Looks like wardflex. They use it here and I have seen the same thing here on the row house. They Stap it to the bottom of the porch floor en route to the house.

Nothing wrong with it. I have seen a few guys sleeve it in pvc until it gets into the building


----------



## bwalley (Jan 7, 2009)

It looks like CSST gas line, it should have more supports, but it is not dangerous.


----------



## KTK (Jun 18, 2009)

Its crying out for a sawzall.


----------



## CCCo. (Jul 19, 2009)

*Its totally normal, and safe.*

We been using it around here for over 5 years. Gastite is the brand I am familiar with. It is corregated metal flex under the sheathing w/ special compression fittings made just for it. Very good stuff, and super fast to install, just cuts with tubing cutters. The entire product is very similiar to using flared copper, but is easier to work with than copper, and more flexible. We have installed it in both Residential and Commercial applications,..and have installed entire warehouses with Trunks of 2" Gastite to manifold systems, and ran many 3/4" branches off it.
I agree they could have fastened it better, but it appears that there is plenty of excess, so correcting the sloppy install should be easy enough. I can assure you you have no reason to worry, Just be aware that its there, and put it back better than you found it...:thumbsup:.. good luck!


----------



## woodworkbykirk (Sep 17, 2008)

simply shut off the feeder valve and make sure your careful around it. 

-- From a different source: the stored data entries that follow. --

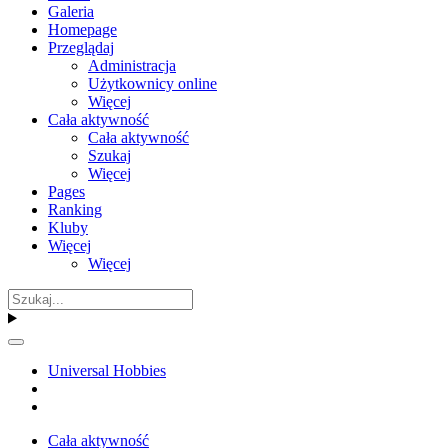
Galeria
Homepage
Przeglądaj
Administracja
Użytkownicy online
Więcej
Cała aktywność
Cała aktywność
Szukaj
Więcej
Pages
Ranking
Kluby
Więcej
Więcej
Universal Hobbies
Cała aktywność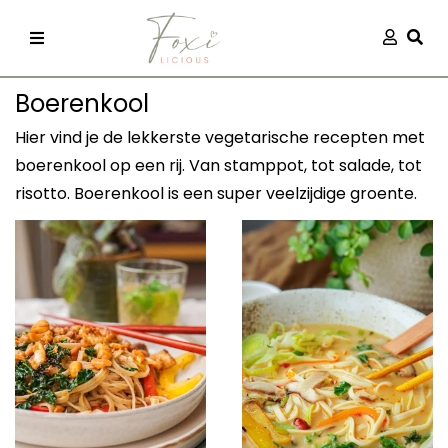
Skip
Aanmel
Togg
to
content
Boerenkool
Hier vind je de lekkerste vegetarische recepten met
boerenkool op een rij. Van stamppot, tot salade, tot
risotto. Boerenkool is een super veelzijdige groente.
recepten
 kleding
og
ilicious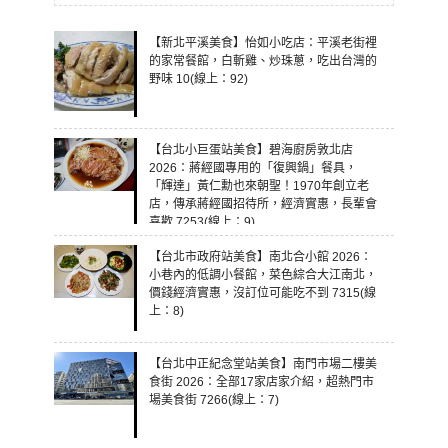
【新北平溪美食】怡如小吃店：平溪老街裡
的家常餐館，白斬雞、炒珠蔥，吃出台灣的
野味 10(線上：92)
【台北小巨蛋站美食】碧海廚房敦北店
2026：蔣經國專用的「復興鍋」餐具，
「輝達」黃仁勳也來朝聖！1970年創立老
店，傳承蔣經國招待所，經濟實惠，長輩會
喜歡 7253(線上：9)
【台北市政府站美食】南北合小館 2026：
小巷內的低調小餐館，菜色綜合大江南北，
價錢經濟實惠，沒訂位可能吃不到 7315(線
上：8)
【台北中正紀念堂站美食】南門市場二樓美
食街 2026：全部17家店家介紹，超熱門市
場美食街 7266(線上：7)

when you go to put it back, i wouldnt put it hard to the joist, maybe run a strongback or something on the bottom of the joists and anchor it to that


----------



## WarnerConstInc. (Jan 30, 2008)

Just dont cut it and you will be fine.


----------



## CScalf (Dec 18, 2008)

Just remember to tell the guys that "whoops oh shiit and uh-oh" are not to be spoken during working hours on that job...:thumbsup:


----------



## Chris G (May 17, 2006)

Turns out that line didn't pose any problems. However, once we tore off the floor, we noticed that the line running into the house, (you can see it in the pic), was bearing much of the load of the porch, (ledger had detached from house) I'll post a pick later. It would have eventually snapped I would guess.


----------